| ABOUT THIS EXERCISE |
Please collect every line in the records below that contains the word "Если".
____ DATASET ENTRIES
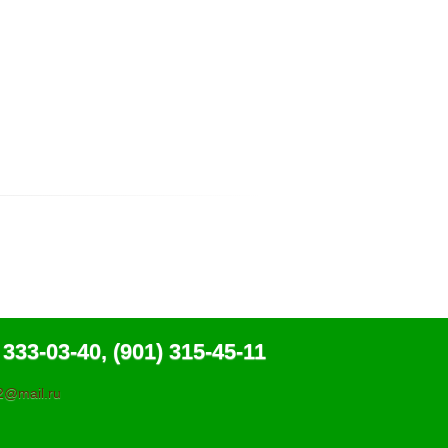
 333-03-40, (901) 315-45-11
@mail.ru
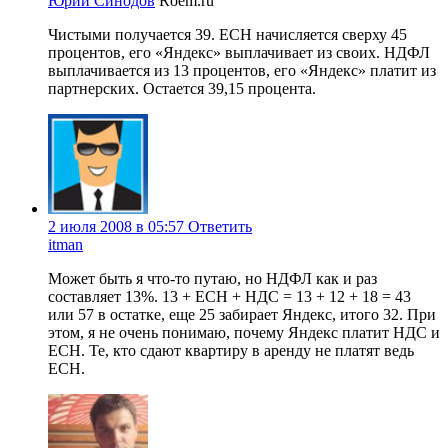
Юрий Синодов
Roem.ru
Чистыми получается 39. ЕСН начисляется сверху 45
процентов, его «Яндекс» выплачивает из своих. НДФЛ
выплачивается из 13 процентов, его «Яндекс» платит из
партнерских. Остается 39,15 процента.
2 июля 2008 в 05:57
Ответить
itman
Может быть я что-то путаю, но НДФЛ как и раз
составляет 13%. 13 + ЕСН + НДС = 13 + 12 + 18 = 43
или 57 в остатке, еще 25 забирает Яндекс, итого 32. При
этом, я не очень понимаю, почему Яндекс платит НДС и
ЕСН. Те, кто сдают квартиру в аренду не платят ведь
ЕСН.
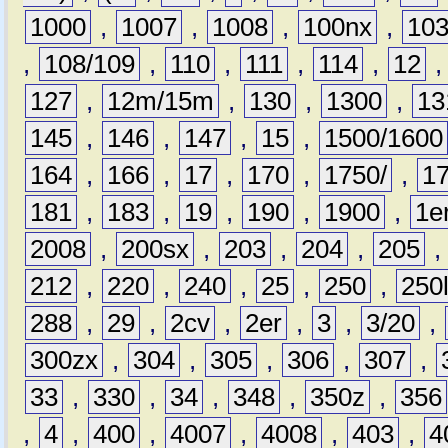
1000
,
1007
,
1008
,
100nx
,
10
,
108/109
,
110
,
111
,
114
,
12
127
,
12m/15m
,
130
,
1300
,
13
145
,
146
,
147
,
15
,
1500/1600
164
,
166
,
17
,
170
,
1750/
,
1
181
,
183
,
19
,
190
,
1900
,
1e
2008
,
200sx
,
203
,
204
,
205
212
,
220
,
240
,
25
,
250
,
250
288
,
29
,
2cv
,
2er
,
3
,
3/20
,
300zx
,
304
,
305
,
306
,
307
,
33
,
330
,
34
,
348
,
350z
,
356
,
4
,
400
,
4007
,
4008
,
403
,
4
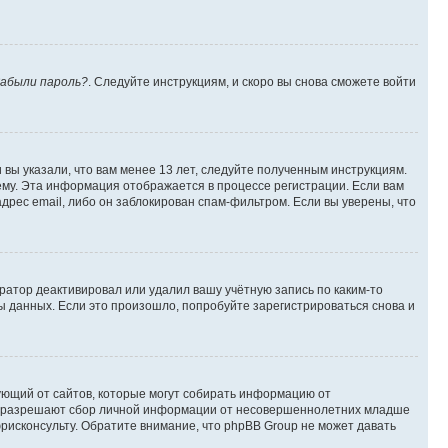
абыли пароль?
. Следуйте инструкциям, и скоро вы снова сможете войти
вы указали, что вам менее 13 лет, следуйте полученным инструкциям.
му. Эта информация отображается в процессе регистрации. Если вам
дрес email, либо он заблокирован спам-фильтром. Если вы уверены, что
ратор деактивировал или удалил вашу учётную запись по каким-то
 данных. Если это произошло, попробуйте зарегистрироваться снова и
ребующий от сайтов, которые могут собирать информацию от
уны разрешают сбор личной информации от несовершеннолетних младше
юрисконсульту. Обратите внимание, что phpBB Group не может давать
________
| RESPONSE BOX |
му. Эта информация отображается в процессе регистрации. Если вам
дрес email, либо он заблокирован спам-фильтром. Если вы уверены, что
 данных. Если это произошло, попробуйте зарегистрироваться снова и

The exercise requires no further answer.